Repeated rapid radio bursts from mysterious space. This is even more unusual

We are determined to determine if the “truth is there”. If we just had all the pieces, they could fit together and form the bridge for a better understanding.

The team will collect evidence and analyze data from unexplained events in the sky from a scientific perspective to determine if they are natural or require another explanation. The nine-month study will begin in the fall and the results will be shared with the public.

“I have spent most of my career as a cosmologist,” said astrophysicist David Spiergel, who will lead the team. I can tell you that we don’t know what makes up 95% of the universe.”

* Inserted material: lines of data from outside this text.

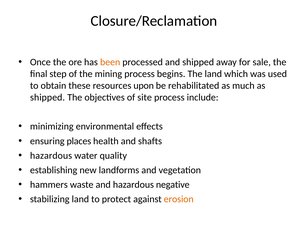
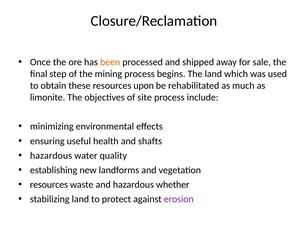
shipped at (48, 97): shipped -> limonite
places: places -> useful
hammers at (49, 185): hammers -> resources
negative: negative -> whether
erosion colour: orange -> purple
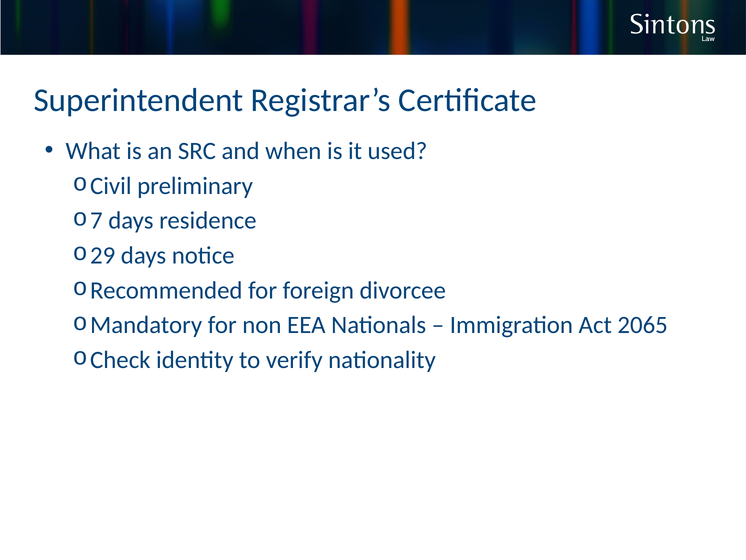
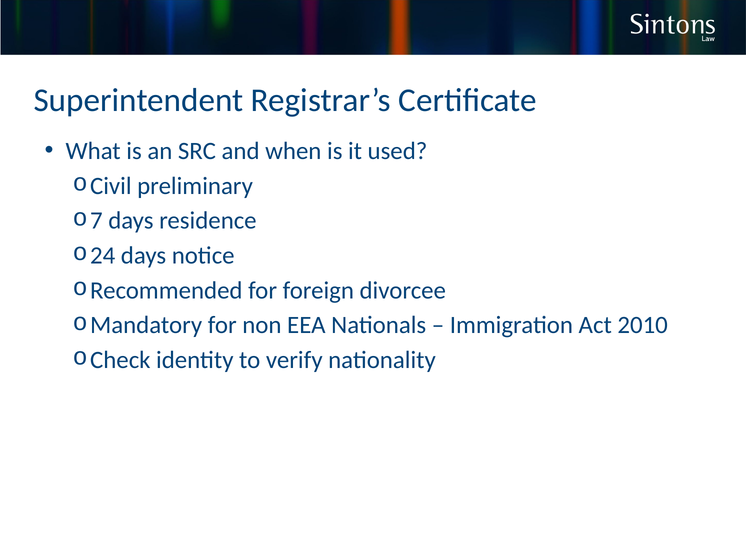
29: 29 -> 24
2065: 2065 -> 2010
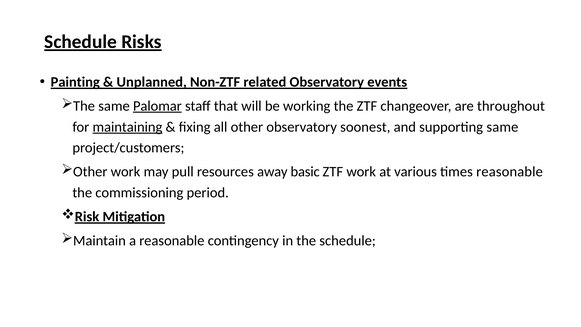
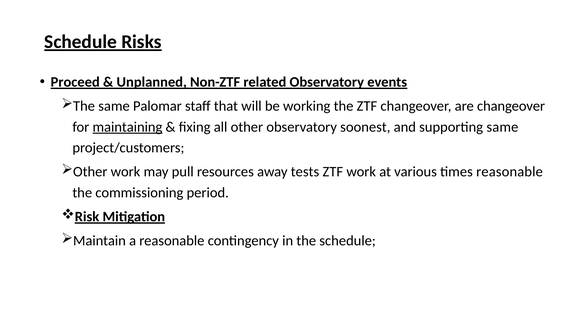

To help you out, here are some other unusual things we learned this week.

around the universe

Mysterious radio bursts have always baffled astronomers because they don’t understand what causes the bright millisecond flashes in space.

Now, a wave of pulsed radio waves has been detected in a galaxy about 3 billion light-years away — even stranger than the others.

The celestial body continuously released weaker radio waves between repeated bursts. There is only another fast radio burst known to do so, leading astronomers to question whether there is more than one type of such unexplained phenomenon.

Trail Blazers

It is a living thing.

For the first time ever, scientists have learned how to grow human-like skin with a robotic finger.

According to the researchers, this hack is another step towards making robots look like living things.

The same cells that serve as the building blocks of human skin were used in the tests. Not even human skin was able to repel water.

Researchers are interested in adding a vascular system that can help the skin maintain itself, nails grow, and even sweat. Having human hands may one day allow robots to help us with a dizzying array of tasks.

wonderful creatures

Fernanda now lives at the Fausto Lirina Giant Turtle Breeding Center on Santa Cruz Island in Ecuador's Galapagos National Park.

Meet Fernando. She’s so important in the Galapagos, and we don’t blame you if you sing a version of ABBA’s “Fernando” in her honor.

The only surviving baby turtle was found on Fernandina Island in the Galapagos archipelago in 2019. Its discovery shocked scientists because they believed the Fernandina tortoise had become extinct, especially given the island’s highly active volcano.

A new genetic study has revealed that Fernanda is indeed a native species to her island, particularly when compared to DNA from a male turtle sample taken from the island in 1906.

And Fernanda may not be the last of her kind. Recent evidence suggests there are more like her on the island – but all future expeditions, and the turtles themselves, face enormous volcanic challenges.

other worlds

Creativity helicopter fighting a misty winter shadow on Mars.

The arrival of periodic dust storms caused the NASA team to brilliantly lose contact for two days in May. The little helicopter now faces very cold nights without a heater and has less solar power due to the lack of sunlight. But the helicopter team has a plan that could help creativity survive and continue to fly high on Mars.
Reports suggest that the Perseverance Wagon has adopted a pet rock in the meantime (and we’re not kidding).
Meanwhile, NASA’s DAVINCI spacecraft will encounter adverse conditions as it orbits and then attempts to land on the infernal surface of Venus in 2031, descending under immense pressure and extreme temperatures to capture never-before-seen images of the planet.

Dino mite!

This illustration depicts the fearsome Isle of Wight Spinosauride as it came to life.
The ancient bones recently discovered on the Isle of Wight belonged to one of the best predators in Europe. Spinosaurus, a two-legged dinosaur with a crocodile face, was larger than a double-decker bus.

The bones of an animal that lived 125 million years ago probably belonged to a newly discovered species instead. But scientists need more information to make a decision.

Thanks to a number of fossils excavated from the island, the Isle of Wight is known as The dinosaur capital of Britain. And if you can’t wait for more dinosaurs, ‘Jurassic World: Dominion’ It was out this week.


Dive into these stories:

James Webb Space Telescope: A giant gold mirror was hit by a tiny meteor. Don’t worry: The observatory is still preparing to share its first high-resolution color image on July 12.
Abu Dhabi is full of ancient wonders. Discover some of the treasures in the Arabian desert that tell the story of connecting the Emirati people to land and sea.
— We promise this isn’t a Dr. Seuss puzzle, even if it looks like it is. A California court has ruled that bees can legally be considered a fish in special circumstances, in particular to protect them.
Do you like what you read? Oh, but there’s more. Register here For the next edition of Wonder Theory, brought to you by this CNN Space and Science writer, delivered to your inbox. Ashley StricklandWho shines on planets outside our solar system and discoveries of the ancient world.